Cette banale formule d’accueil est devenue le symbole de l’anglicisation de Montréal. À tel point que l’Assemblée nationale, à l’unanimité, a voté la semaine dernière pour que le mot « bonjour » soit désormais utilisé seul dans les commerces. Et c’est ainsi que, dans la Belle Province, on règle un problème en deux coups de cuiller à pot. Une déclaration solennelle de notre auguste Assemblée, et on passe au suivant. C’est fou ce qu’on peut être efficace !

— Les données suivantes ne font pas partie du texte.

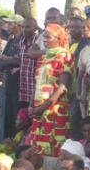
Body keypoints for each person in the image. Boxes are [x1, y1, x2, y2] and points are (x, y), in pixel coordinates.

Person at [24, 23, 74, 157]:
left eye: (48, 37)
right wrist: (31, 106)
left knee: (53, 148)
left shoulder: (65, 56)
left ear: (58, 38)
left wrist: (42, 108)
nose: (44, 40)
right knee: (38, 149)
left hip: (55, 110)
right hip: (38, 110)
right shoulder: (43, 57)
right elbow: (37, 84)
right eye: (44, 36)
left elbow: (62, 87)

Pour ma part, j’avais fini par m’habituer à ce « Bonjour, Hi ! » si représentatif de notre belle métropole. « Bonjour, Hi ! », ça veut juste dire : « Je peux vous servir en français ou en anglais. » Et dès que vous répondez « Bonjour ! », la conversation se poursuit en français. « What’s the problem ? », demandent d’ailleurs nos Anglos, qui n’en reviennent pas qu’on fasse autant de bruit pour si peu.

C’est sans doute que la majorité francophone aimerait bien que Montréal soit aussi française que…, j’allais dire Paris, mais je ne suis pas sûr que ce soit désormais un très bon exemple. On voudrait, en fait, que le visage de la métropole soit entièrement français. Le bilinguisme, même quand notre langue y est prioritaire, c’est déjà trop pour la plupart. Mais cette nostalgie ne repose sur rien, car la ville n’a jamais été tout à fait française, sinon du temps de Ville-Marie.

Comme l’a souligné Alain Dubuc dans sa chronique de samedi dernier, Montréal est une « ville officiellement française par son statut et par son mode de vie, mais bilingue de facto par sa population et son activité économique ». Non seulement on y trouve une importante communauté anglophone, qui compte des universités, des collèges, des hôpitaux, des postes de télé et de radio, un grand journal et même un théâtre, mais la métropole est notre lien économique, notre avant-poste, avec le reste du monde. C’est également un grand centre pour le jeu vidéo, l’intelligence artificielle, la recherche médicale, le tourisme, l’aviation, toutes activités dont la langue commune est l’anglais. Moi aussi, j’aurais préféré que la « lingua franca » soit restée le français, mais le XIXe siècle est fini depuis bientôt 118 ans.

Le refus du caractère bilingue de Montréal n’est pas que nostalgie, c’est surtout une peur. La peur que nous, petite minorité francophone en Amérique du Nord, disparaissions. Cette crainte obsessive, je peux la comprendre. Mais je ne la partage pas. D’abord parce que le bilinguisme de la métropole n’est pas une menace, mais un élément central de sa vitalité et de son dynamisme. Ensuite, parce que le voisinage de l’anglais et du français n’a pas empêché l’éclosion et le rayonnement d’une culture québécoise francophone et solidement enracinée. Craindre que nous disparaissions, c’est ne pas nous faire confiance.

Bien sûr, tout n’est pas parfait. Il y aura toujours des manifestations d’arrogance comme lors du lancement de la boutique Adidas, mais elles ne sont pas représentatives de la vie montréalaise. Notre statut de minoritaires nord-américains nous obligera toujours à une grande vigilance. Et il faudra continuer à faire respecter la loi 101, notamment à l’école.

Mais nous ne vivons pas en territoire occupé. Le français survivra à Montréal.